* About this exercise: Check each line of the listing below for the string "доме", and copy the ones that have it.

----- Records for this task

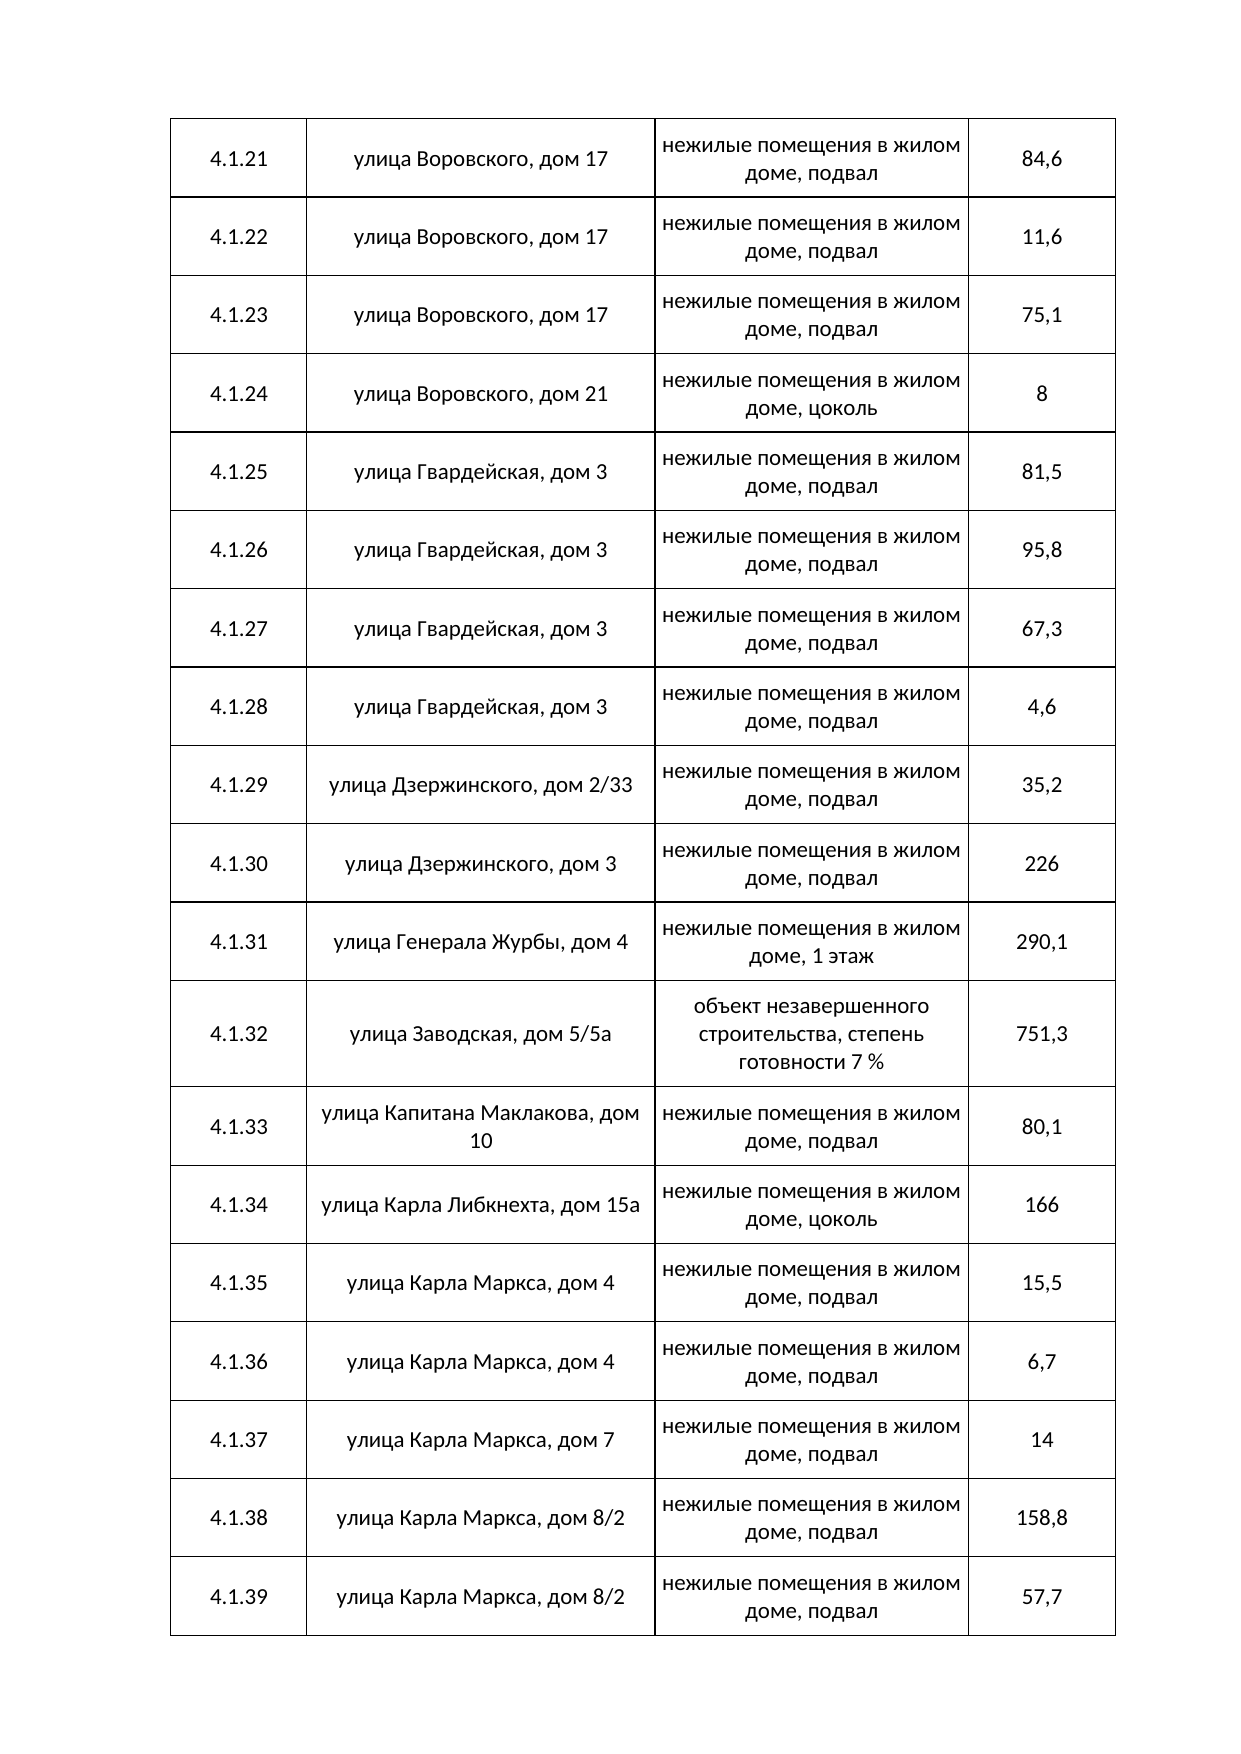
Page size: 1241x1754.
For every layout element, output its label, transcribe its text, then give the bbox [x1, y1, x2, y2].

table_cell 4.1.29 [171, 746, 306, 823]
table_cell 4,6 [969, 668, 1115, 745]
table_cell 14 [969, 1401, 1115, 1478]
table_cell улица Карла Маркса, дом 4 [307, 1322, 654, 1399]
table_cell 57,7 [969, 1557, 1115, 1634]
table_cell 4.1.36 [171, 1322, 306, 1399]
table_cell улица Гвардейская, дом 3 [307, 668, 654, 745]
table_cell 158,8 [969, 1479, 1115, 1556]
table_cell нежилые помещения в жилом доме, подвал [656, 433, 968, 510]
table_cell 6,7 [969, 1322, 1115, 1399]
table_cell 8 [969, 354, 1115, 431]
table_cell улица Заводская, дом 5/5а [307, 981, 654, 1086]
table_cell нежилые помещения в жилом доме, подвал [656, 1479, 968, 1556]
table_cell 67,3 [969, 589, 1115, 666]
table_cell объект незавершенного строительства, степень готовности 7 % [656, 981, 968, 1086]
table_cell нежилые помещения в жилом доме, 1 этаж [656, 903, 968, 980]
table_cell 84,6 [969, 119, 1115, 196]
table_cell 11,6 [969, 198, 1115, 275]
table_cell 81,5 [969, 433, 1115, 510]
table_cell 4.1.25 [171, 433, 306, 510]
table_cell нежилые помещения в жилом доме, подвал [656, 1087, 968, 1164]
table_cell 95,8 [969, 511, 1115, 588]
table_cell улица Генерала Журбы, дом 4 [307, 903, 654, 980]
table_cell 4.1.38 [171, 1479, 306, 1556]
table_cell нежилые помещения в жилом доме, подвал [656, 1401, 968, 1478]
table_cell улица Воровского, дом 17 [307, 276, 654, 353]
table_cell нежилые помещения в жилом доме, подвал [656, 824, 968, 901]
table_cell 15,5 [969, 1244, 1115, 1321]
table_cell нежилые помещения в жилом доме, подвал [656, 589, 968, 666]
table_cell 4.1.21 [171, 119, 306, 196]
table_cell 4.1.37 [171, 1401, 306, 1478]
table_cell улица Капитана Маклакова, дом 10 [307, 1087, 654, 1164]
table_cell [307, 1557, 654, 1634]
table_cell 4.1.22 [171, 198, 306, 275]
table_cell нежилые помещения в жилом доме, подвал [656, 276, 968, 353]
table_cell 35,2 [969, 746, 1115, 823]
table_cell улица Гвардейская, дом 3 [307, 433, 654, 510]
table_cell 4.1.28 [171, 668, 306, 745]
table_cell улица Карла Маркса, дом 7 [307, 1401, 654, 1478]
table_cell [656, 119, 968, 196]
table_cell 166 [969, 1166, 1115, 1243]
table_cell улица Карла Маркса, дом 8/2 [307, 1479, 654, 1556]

----------

* Exercise solution:
table_cell нежилые помещения в жилом доме, подвал [656, 433, 968, 510]
table_cell нежилые помещения в жилом доме, подвал [656, 1479, 968, 1556]
table_cell нежилые помещения в жилом доме, 1 этаж [656, 903, 968, 980]
table_cell нежилые помещения в жилом доме, подвал [656, 1087, 968, 1164]
table_cell нежилые помещения в жилом доме, подвал [656, 1401, 968, 1478]
table_cell нежилые помещения в жилом доме, подвал [656, 824, 968, 901]
table_cell нежилые помещения в жилом доме, подвал [656, 589, 968, 666]
table_cell нежилые помещения в жилом доме, подвал [656, 276, 968, 353]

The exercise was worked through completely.